START INPUT MATERIAL

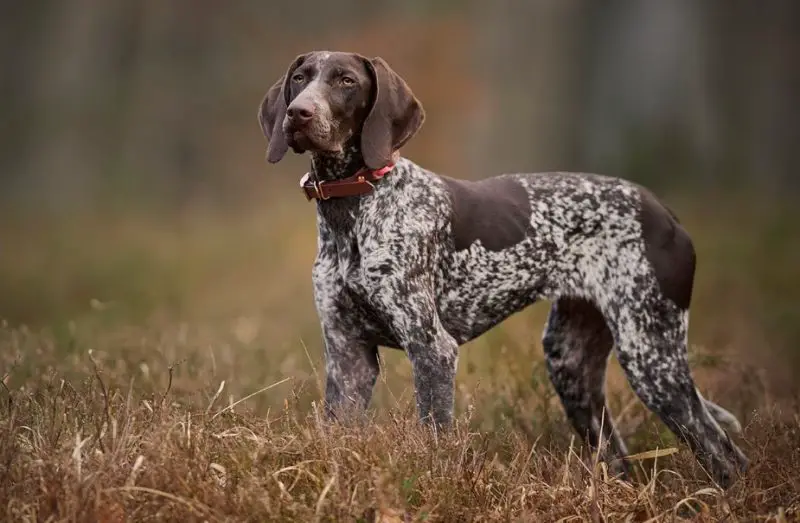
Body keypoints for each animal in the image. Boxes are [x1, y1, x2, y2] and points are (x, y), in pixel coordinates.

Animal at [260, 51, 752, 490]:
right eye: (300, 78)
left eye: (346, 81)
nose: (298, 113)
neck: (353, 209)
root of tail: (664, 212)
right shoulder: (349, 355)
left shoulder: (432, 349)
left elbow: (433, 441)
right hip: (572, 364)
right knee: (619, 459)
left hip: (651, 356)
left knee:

END INPUT MATERIAL

* WHAT IS REQUIRED *
The answer must consist of every line from the records above that holds "left".

* WRITTEN ANSWER *
left eye: (346, 81)
left shoulder: (432, 349)
left elbow: (433, 441)
left hip: (651, 356)
left knee:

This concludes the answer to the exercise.